The Divorce, Dissolution and Separation Act 2020 received royal assent on 25 June 2020. This is the most significant change in the divorce law since 1973.
Under the current law, being the Matrimonial Causes Act 1973, one can usually only obtain an immediate divorce by alleging fault on the part of the other spouse or civil partner.
Fault has to be established either by alleging adultery, unreasonable behaviour or desertion on the part of the other spouse.
Otherwise, a divorce can currently be obtained upon the couple having been separated for a minimum of two years and they both consenting to a divorce or, once the couple have been separated for five years, in which case there is no requirement for consent.
The requirement to show fault leads to hostility in the whole process. It means blame being placed on the other spouse.
Also, where the parties seek to divorce based on the unreasonable behaviour of the other, there is a requirement to set out the allegations in detail in the Court papers. This too leads to hostility.
The fact the current process creates hostility in itself impacts upon the negotiations surrounding arrangements for any children of the family and, settlement of the financial issues.
The new divorce law will sweep away the requirement to show fault in every case. It will also remove certain of the archaic terminology that surrounds the current divorce law.
All that will be required to secure a divorce will be a statement from either or both spouses to confirm the marriage has irretrievably broken down. That statement alone will be conclusive evidence that the marriage has irretrievably broken down and that a Divorce Order should be made.

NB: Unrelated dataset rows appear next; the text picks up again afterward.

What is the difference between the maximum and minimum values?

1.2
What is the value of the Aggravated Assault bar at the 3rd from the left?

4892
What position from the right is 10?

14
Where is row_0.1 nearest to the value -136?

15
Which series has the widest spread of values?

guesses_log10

That Divorce Order will be either conditional or final. Gone will be the days where we talk of conditional Divorce Orders as Decree Nisi or final Divorce orders as Decree Absolute.
Another important element of the new law is the fact that it will now no longer be possible for divorces to be defended. This will remove the fear for some parties of being involved in costly and protracted proceedings that will create even more acrimony.

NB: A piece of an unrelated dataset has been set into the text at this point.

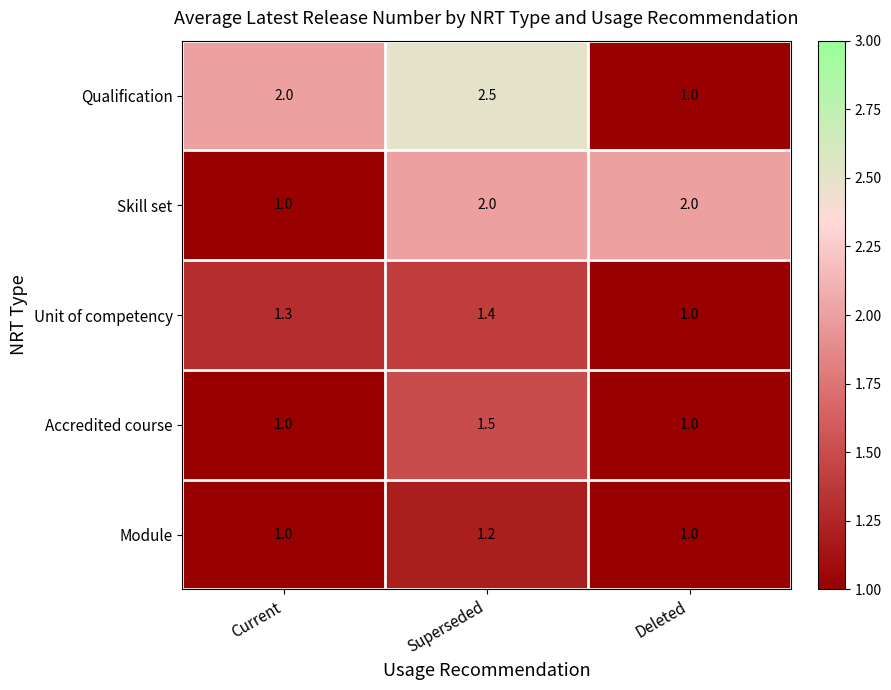

List the series in order of their peak value, lowest first.

Module, Unit of competency, Accredited course, Skill set, Qualification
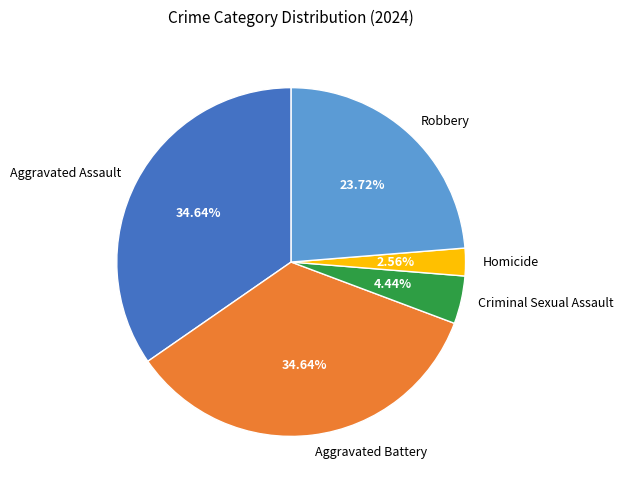

Does Criminal Sexual Assault account for over 50% of the chart?

No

Whilst the new law has been enacted, the government is still to fix a date by when it will come into force. Originally planned to come into force in Autumn of 2021, the government have now indicated a delay to that with April 2022 being the likely time that it will come into effect.
Couples therefore now have the choice of either proceeding for a divorce under the current law if they wish to pursue the dissolution of their marriage now or, if they would prefer to avoid the requirement to show fault, wait until the new law is in place next year.
The coming into force of the new Act is a welcome step forward in removing a potentially acrimonious part of the divorce process as a whole.